━━ RECORDED DATA ━━

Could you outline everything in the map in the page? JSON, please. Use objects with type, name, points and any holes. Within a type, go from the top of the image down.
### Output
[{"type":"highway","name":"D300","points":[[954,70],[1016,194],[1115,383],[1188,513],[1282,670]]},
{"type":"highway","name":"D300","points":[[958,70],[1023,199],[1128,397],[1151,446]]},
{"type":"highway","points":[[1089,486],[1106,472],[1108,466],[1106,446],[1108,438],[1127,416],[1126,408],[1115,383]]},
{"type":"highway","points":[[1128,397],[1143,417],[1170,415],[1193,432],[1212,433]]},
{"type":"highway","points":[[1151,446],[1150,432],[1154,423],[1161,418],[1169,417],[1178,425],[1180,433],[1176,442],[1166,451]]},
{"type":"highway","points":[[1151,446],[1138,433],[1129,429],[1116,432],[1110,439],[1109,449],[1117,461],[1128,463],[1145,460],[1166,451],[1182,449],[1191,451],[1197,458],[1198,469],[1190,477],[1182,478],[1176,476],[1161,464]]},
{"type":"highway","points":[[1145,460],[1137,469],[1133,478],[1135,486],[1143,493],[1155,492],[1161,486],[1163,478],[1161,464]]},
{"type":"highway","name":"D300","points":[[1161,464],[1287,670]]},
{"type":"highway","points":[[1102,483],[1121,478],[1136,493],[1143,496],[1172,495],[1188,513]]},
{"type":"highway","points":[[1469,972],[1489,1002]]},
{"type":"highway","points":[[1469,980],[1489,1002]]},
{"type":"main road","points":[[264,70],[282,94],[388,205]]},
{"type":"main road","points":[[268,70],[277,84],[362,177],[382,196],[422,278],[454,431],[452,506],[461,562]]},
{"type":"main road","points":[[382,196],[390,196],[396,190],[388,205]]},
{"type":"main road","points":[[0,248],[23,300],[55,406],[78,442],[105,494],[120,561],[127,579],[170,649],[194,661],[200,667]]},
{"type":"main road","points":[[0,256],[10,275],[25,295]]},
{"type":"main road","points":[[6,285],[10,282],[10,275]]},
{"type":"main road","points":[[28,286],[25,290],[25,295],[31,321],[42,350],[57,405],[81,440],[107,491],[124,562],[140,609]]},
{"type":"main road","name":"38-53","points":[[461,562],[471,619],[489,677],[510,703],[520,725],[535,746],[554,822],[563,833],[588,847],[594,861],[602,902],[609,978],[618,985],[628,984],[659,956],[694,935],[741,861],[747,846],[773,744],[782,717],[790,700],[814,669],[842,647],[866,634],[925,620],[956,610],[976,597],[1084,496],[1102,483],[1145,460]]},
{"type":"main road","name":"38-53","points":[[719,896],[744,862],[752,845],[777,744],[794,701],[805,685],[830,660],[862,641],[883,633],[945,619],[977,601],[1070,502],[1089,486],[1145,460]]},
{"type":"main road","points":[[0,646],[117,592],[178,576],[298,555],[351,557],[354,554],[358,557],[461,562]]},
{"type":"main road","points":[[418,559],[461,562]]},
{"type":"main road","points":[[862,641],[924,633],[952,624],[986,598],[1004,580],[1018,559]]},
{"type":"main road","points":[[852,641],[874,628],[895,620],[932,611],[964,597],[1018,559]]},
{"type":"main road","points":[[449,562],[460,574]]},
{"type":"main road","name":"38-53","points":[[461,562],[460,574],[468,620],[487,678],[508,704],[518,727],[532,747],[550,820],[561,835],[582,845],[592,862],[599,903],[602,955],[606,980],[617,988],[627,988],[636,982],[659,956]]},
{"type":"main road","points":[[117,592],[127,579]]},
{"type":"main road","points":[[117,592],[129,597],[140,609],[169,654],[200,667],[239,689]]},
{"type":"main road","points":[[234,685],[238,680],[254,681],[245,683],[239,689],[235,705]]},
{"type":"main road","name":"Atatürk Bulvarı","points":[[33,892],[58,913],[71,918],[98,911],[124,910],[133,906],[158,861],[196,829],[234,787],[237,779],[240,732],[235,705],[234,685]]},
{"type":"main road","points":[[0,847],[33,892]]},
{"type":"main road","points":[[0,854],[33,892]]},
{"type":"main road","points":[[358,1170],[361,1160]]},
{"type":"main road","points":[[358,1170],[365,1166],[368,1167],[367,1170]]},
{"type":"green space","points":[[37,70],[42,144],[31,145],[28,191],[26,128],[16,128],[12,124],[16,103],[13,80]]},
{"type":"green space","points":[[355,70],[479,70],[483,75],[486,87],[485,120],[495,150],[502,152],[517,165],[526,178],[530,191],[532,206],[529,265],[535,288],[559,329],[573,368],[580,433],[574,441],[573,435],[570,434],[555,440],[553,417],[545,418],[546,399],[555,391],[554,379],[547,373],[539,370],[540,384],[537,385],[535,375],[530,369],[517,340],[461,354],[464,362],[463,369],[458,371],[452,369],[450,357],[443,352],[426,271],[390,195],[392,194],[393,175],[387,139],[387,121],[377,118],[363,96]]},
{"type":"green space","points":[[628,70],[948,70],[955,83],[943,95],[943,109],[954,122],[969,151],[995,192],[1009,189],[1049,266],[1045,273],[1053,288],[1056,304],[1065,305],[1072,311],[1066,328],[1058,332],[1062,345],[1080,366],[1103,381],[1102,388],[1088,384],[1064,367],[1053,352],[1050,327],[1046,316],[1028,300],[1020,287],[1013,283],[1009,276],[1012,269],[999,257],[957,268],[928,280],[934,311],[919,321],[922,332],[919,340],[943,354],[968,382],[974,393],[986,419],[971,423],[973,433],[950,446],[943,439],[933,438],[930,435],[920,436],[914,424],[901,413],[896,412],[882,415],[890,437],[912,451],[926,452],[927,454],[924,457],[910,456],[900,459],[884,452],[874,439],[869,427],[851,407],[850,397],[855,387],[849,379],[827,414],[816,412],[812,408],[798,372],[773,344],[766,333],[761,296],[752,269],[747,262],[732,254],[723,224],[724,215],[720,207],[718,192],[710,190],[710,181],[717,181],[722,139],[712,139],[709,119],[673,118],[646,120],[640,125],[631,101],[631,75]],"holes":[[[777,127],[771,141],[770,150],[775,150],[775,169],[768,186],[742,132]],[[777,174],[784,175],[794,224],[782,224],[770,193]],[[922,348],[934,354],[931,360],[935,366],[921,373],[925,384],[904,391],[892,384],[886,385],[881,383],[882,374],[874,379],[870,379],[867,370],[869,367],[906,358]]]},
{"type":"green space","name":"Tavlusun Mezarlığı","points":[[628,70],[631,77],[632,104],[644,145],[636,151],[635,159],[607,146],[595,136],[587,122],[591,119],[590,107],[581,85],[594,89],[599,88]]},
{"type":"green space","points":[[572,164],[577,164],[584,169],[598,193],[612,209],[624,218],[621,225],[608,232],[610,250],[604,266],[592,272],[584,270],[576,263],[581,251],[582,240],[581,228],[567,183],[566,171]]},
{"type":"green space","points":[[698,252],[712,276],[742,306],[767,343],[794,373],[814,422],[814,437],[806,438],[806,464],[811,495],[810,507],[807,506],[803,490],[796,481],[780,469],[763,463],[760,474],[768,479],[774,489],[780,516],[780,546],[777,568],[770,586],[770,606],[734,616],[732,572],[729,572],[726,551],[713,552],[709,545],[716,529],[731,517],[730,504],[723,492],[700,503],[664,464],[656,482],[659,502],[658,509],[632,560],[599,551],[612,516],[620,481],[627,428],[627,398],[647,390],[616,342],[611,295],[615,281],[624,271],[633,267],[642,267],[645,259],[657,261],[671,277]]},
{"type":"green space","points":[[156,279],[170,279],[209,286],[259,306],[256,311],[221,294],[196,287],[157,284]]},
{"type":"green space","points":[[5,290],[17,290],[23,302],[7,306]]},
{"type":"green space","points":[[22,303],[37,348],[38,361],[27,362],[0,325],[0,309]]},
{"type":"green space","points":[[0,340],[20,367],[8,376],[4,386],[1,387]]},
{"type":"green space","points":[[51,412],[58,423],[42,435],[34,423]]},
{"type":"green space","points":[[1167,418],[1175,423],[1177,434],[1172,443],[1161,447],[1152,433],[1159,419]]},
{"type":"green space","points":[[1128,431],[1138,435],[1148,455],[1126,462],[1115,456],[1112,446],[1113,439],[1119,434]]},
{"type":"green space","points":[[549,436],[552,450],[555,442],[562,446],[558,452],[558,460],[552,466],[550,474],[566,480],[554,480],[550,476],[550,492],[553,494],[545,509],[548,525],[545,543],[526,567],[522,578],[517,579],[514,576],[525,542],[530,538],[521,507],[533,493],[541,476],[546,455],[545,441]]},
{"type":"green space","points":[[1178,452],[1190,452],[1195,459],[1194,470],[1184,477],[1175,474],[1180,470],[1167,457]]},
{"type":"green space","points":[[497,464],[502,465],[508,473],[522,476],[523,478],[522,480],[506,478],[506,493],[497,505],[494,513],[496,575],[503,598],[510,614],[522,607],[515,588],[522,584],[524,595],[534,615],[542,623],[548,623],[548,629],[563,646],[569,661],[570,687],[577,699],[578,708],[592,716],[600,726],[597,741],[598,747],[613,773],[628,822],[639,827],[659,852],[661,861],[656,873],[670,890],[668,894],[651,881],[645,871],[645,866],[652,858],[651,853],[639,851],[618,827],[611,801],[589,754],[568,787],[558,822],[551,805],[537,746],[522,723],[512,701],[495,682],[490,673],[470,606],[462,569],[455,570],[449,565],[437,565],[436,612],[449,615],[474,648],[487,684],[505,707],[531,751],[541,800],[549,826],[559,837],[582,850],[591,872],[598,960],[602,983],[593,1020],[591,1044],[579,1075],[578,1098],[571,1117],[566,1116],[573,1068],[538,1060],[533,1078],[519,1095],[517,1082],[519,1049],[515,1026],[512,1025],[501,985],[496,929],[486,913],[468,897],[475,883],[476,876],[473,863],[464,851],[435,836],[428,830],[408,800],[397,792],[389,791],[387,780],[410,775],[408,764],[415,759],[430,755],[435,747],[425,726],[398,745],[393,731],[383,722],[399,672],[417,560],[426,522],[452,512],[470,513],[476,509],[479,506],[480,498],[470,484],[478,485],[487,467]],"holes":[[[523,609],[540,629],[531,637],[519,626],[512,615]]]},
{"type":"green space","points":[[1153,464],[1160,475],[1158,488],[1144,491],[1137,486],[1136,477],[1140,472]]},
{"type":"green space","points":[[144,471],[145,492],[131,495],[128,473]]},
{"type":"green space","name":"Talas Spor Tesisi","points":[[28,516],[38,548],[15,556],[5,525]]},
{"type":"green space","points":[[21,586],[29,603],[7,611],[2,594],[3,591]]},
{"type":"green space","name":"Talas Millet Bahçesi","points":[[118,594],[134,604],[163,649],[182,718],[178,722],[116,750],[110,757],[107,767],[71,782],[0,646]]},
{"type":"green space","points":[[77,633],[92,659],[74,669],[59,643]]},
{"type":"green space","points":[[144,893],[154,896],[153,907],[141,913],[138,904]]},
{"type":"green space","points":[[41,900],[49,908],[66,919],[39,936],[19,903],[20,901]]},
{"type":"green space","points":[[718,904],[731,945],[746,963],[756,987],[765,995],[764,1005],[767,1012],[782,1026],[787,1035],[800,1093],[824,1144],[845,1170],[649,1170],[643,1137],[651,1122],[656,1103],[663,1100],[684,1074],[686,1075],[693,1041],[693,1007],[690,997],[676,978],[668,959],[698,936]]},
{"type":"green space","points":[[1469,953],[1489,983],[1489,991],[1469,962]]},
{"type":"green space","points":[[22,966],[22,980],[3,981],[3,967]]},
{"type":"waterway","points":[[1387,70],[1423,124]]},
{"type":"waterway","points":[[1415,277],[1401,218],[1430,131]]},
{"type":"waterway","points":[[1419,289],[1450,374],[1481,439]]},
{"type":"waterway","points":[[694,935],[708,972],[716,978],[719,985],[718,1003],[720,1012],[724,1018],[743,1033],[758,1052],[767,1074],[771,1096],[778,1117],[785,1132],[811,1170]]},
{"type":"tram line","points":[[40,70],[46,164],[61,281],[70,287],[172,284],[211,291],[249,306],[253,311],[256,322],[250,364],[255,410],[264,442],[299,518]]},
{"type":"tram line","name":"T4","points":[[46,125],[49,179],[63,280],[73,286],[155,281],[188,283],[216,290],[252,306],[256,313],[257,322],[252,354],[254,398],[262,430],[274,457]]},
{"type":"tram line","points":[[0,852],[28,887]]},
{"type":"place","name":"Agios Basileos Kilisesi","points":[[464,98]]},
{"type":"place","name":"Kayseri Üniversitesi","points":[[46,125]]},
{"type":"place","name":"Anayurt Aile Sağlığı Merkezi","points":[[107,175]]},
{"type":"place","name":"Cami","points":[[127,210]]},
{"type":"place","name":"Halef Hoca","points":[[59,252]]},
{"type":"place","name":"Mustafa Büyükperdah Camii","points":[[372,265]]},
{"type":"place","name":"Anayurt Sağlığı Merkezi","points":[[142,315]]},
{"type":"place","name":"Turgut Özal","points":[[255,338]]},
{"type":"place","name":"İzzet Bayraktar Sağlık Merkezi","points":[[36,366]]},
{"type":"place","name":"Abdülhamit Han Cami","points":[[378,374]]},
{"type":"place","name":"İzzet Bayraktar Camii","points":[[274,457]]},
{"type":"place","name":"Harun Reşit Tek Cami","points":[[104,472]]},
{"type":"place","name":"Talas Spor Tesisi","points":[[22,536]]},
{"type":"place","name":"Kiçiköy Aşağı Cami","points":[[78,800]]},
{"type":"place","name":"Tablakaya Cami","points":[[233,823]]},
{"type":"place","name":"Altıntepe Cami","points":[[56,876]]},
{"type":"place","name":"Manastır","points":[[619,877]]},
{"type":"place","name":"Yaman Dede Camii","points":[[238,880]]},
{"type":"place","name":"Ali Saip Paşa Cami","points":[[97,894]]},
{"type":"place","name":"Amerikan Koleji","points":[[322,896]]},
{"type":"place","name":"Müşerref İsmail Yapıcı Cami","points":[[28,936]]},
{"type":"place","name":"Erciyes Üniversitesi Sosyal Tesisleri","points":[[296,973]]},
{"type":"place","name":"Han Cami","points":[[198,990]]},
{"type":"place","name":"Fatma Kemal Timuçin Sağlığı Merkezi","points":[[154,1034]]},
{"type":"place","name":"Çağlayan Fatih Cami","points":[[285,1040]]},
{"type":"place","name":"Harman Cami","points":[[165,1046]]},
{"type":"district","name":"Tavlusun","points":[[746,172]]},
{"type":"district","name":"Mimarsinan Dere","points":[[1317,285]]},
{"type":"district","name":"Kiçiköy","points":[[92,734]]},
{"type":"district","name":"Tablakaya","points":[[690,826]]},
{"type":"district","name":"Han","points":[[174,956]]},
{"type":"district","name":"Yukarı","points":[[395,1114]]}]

━━━

Looking at the records above, work out how many lines include the word "Üniversitesi", then give that number by itself.

SOLUTION FOR THIS EXERCISE: 2